Task to carry out — Where the data below begins, start duplicating lines exactly, and finish with the line containing "iubitele lor și"; add nothing else. Leave the pictures out.

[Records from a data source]
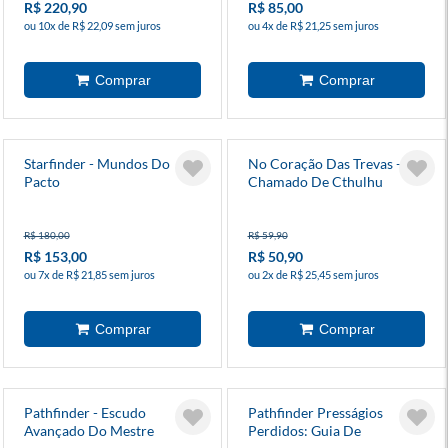
R$ 220,90
R$ 85,00
ou 10x de R$ 22,09 sem juros
ou 4x de R$ 21,25 sem juros
Starfinder - Mundos Do
No Coração Das Trevas -
Pacto
Chamado De Cthulhu
R$ 180,00
R$ 59,90
R$ 153,00
R$ 50,90
ou 7x de R$ 21,85 sem juros
ou 2x de R$ 25,45 sem juros
Pathfinder - Escudo
Pathfinder Presságios
Avançado Do Mestre
Perdidos: Guia De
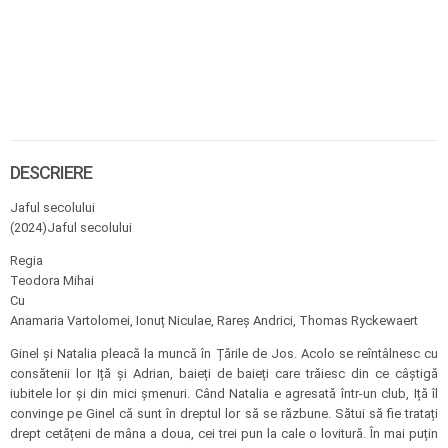
DESCRIERE
Jaful secolului
(2024)Jaful secolului
Regia
Teodora Mihai
Cu
Anamaria Vartolomei, Ionuț Niculae, Rareș Andrici, Thomas Ryckewaert
Ginel și Natalia pleacă la muncă în Țările de Jos. Acolo se reîntâlnesc cu
consătenii lor Iță și Adrian, baieți de baieți care trăiesc din ce câștigă
iubitele lor și din mici șmenuri. Când Natalia e agresată într-un club, Iță îl
convinge pe Ginel că sunt în dreptul lor să se răzbune. Sătui să fie tratați
drept cetățeni de mâna a doua, cei trei pun la cale o lovitură. În mai puțin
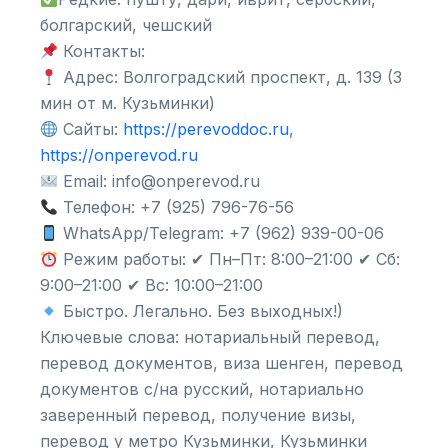
болгарский, чешский
Контакты:
Адрес: Волгоградский проспект, д. 139 (3
мин от м. Кузьминки)
Сайты:
https://perevoddoc.ru
,
https://onperevod.ru
Email: info@onperevod.ru
Телефон: +7 (925) 796-76-56
WhatsApp/Telegram: +7 (962) 939-00-06
Режим работы: ✔ Пн–Пт: 8:00–21:00 ✔ Сб:
9:00–21:00 ✔ Вс: 10:00–21:00
Быстро. Легально. Без выходных!)
Ключевые слова: нотариальный перевод,
перевод документов, виза шенген, перевод
документов с/на русский, нотариально
заверенный перевод, получение визы,
перевод у метро Кузьминки, Кузьминки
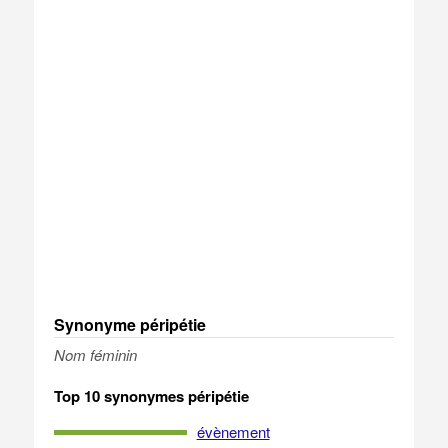
Synonyme péripétie
Nom féminin
Top 10 synonymes péripétie
évènement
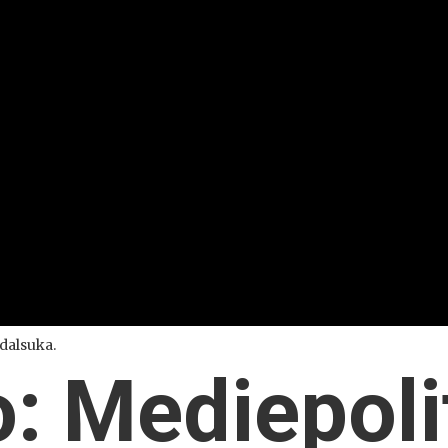
ndalsuka.
o: Mediepoli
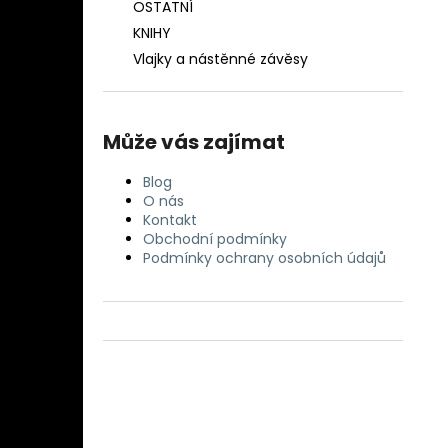
OSTATNÍ
KNIHY
Vlajky a nástěnné závěsy
Může vás zajímat
Blog
O nás
Kontakt
Obchodní podmínky
Podmínky ochrany osobních údajů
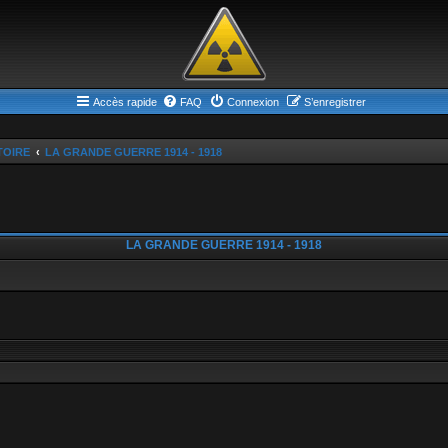
Accès rapide
FAQ
Connexion
S’enregistrer
TOIRE
LA GRANDE GUERRE 1914 - 1918
LA GRANDE GUERRE 1914 - 1918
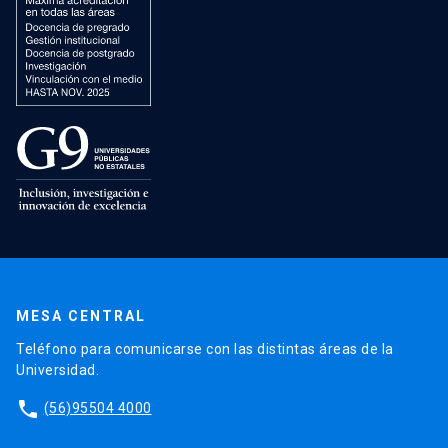
MESA CENTRAL
Teléfono para comunicarse con las distintas áreas de la
Universidad.
phone
(56)95504 4000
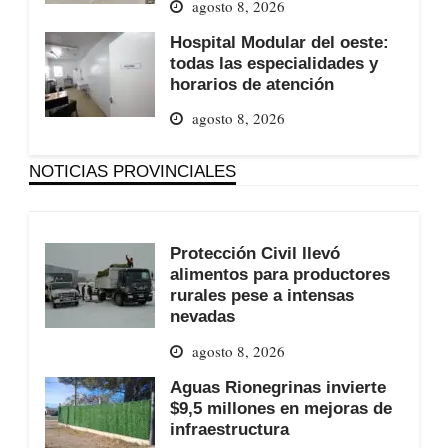
agosto 8, 2026
Hospital Modular del oeste:
todas las especialidades y
horarios de atención
agosto 8, 2026
NOTICIAS PROVINCIALES
Protección Civil llevó
alimentos para productores
rurales pese a intensas
nevadas
agosto 8, 2026
Aguas Rionegrinas invierte
$9,5 millones en mejoras de
infraestructura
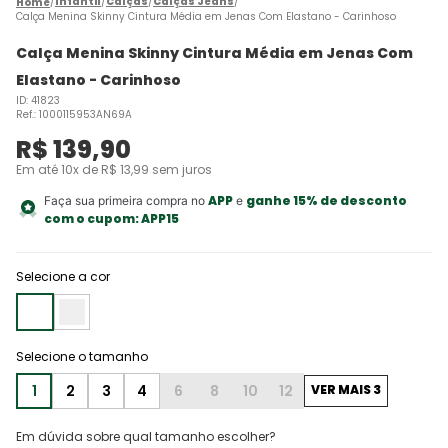
Infantil
Calças
Calças Jeans
Calça Menina Skinny Cintura Média em Jenas Com Elastano - Carinhoso
Calça Menina Skinny Cintura Média em Jenas Com
Elastano - Carinhoso
ID
:
41823
Ref.
:
1000115953AN69A
R$
139
,
90
Em até
10
x de
R$
13
,
99
sem juros
APP
ganhe 15% de desconto
Faça sua primeira compra no
e
com o cupom:
APP15
Selecione a cor
1
2
3
4
6
8
10
12
VER MAIS 3
Em dúvida sobre qual tamanho escolher?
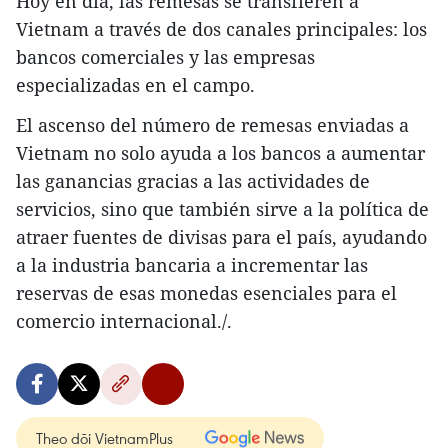
Hoy en día, las remesas se transfieren a
Vietnam a través de dos canales principales: los
bancos comerciales y las empresas
especializadas en el campo.
El ascenso del número de remesas enviadas a
Vietnam no solo ayuda a los bancos a aumentar
las ganancias gracias a las actividades de
servicios, sino que también sirve a la política de
atraer fuentes de divisas para el país, ayudando
a la industria bancaria a incrementar las
reservas de esas monedas esenciales para el
comercio internacional./.
Theo dõi VietnamPlus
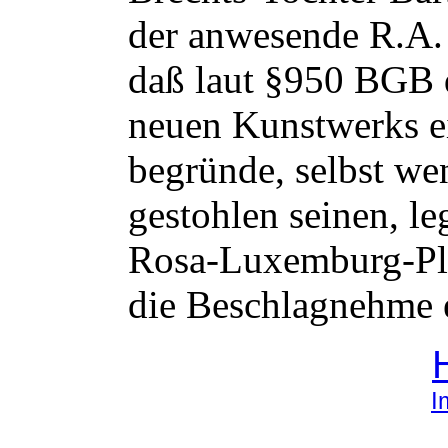
der anwesende R.A.
daß laut §950 BGB 
neuen Kunstwerks e
begründe, selbst we
gestohlen seinen, l
Rosa-Luxemburg-Pl
die Beschlagnehme 
I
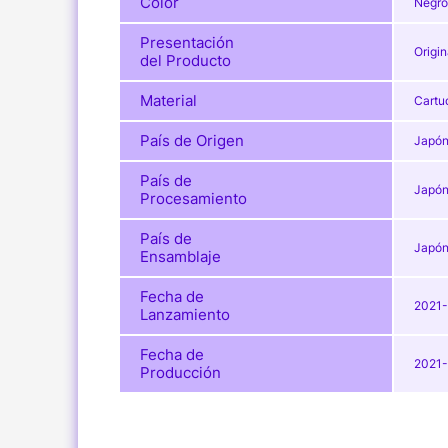
Color
Negro
Presentación
Origin
del Producto
Material
Cartu
País de Origen
Japó
País de
Japó
Procesamiento
País de
Japó
Ensamblaje
Fecha de
2021-
Lanzamiento
Fecha de
2021-
Producción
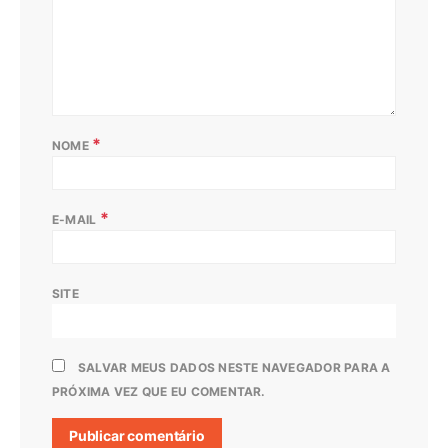
*
NOME
*
E-MAIL
SITE
SALVAR MEUS DADOS NESTE NAVEGADOR PARA A
PRÓXIMA VEZ QUE EU COMENTAR.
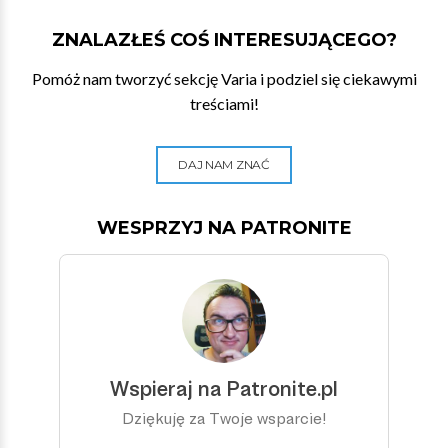
ZNALAZŁEŚ COŚ INTERESUJĄCEGO?
Pomóż nam tworzyć sekcję Varia i podziel się ciekawymi
treściami!
DAJ NAM ZNAĆ
WESPRZYJ NA PATRONITE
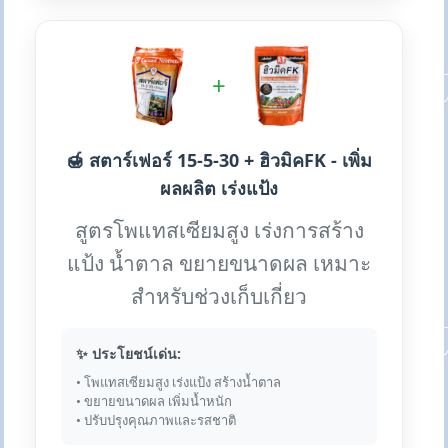
+
🍯 สตาร์เฟอร์ 15-5-30 + ฮิวมิคFK - เพิ่ม
ผลผลิต เร่งแป้ง
สูตรโพแทสเซียมสูง เร่งการสร้าง
แป้ง น้ำตาล ขยายขนาดผล เหมาะ
สำหรับช่วงเก็บเกี่ยว
✨ ประโยชน์เด่น:
• โพแทสเซียมสูง เร่งแป้ง สร้างน้ำตาล
• ขยายขนาดผล เพิ่มน้ำหนัก
• ปรับปรุงคุณภาพและรสชาติ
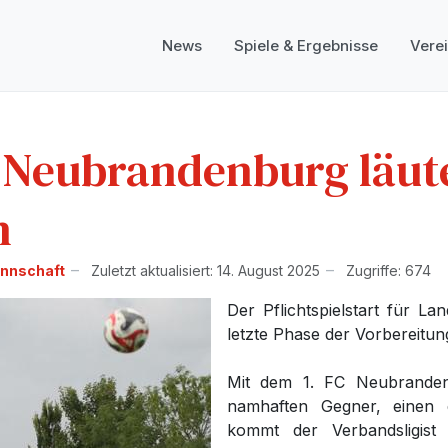
News
Spiele & Ergebnisse
Vere
 Neubrandenburg läut
n
annschaft
Zuletzt aktualisiert: 14. August 2025
Zugriffe: 674
Der Pflichtspielstart für Lan
letzte Phase der Vorbereitun
Mit dem 1. FC Neubranden
namhaften Gegner, einen 
kommt der Verbandsligist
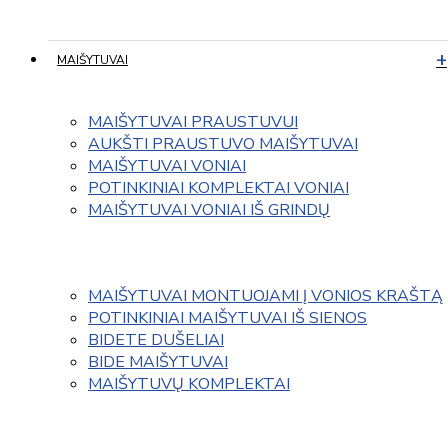
MAIŠYTUVAI
MAIŠYTUVAI PRAUSTUVUI
AUKŠTI PRAUSTUVO MAIŠYTUVAI
MAIŠYTUVAI VONIAI
POTINKINIAI KOMPLEKTAI VONIAI
MAIŠYTUVAI VONIAI IŠ GRINDŲ
MAIŠYTUVAI MONTUOJAMI Į VONIOS KRAŠTĄ
POTINKINIAI MAIŠYTUVAI IŠ SIENOS
BIDETE DUŠELIAI
BIDE MAIŠYTUVAI
MAIŠYTUVŲ KOMPLEKTAI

Response box —
R$ 220,90
R$ 85,00
ou 10x de R$ 22,09 sem juros
ou 4x de R$ 21,25 sem juros
Starfinder - Mundos Do
No Coração Das Trevas -
Pacto
Chamado De Cthulhu
R$ 180,00
R$ 59,90
R$ 153,00
R$ 50,90
ou 7x de R$ 21,85 sem juros
ou 2x de R$ 25,45 sem juros
Pathfinder - Escudo
Pathfinder Presságios
Avançado Do Mestre
Perdidos: Guia De
DESCRIERE
Jaful secolului
(2024)Jaful secolului
Regia
Teodora Mihai
Cu
Anamaria Vartolomei, Ionuț Niculae, Rareș Andrici, Thomas Ryckewaert
Ginel și Natalia pleacă la muncă în Țările de Jos. Acolo se reîntâlnesc cu
consătenii lor Iță și Adrian, baieți de baieți care trăiesc din ce câștigă
iubitele lor și din mici șmenuri. Când Natalia e agresată într-un club, Iță îl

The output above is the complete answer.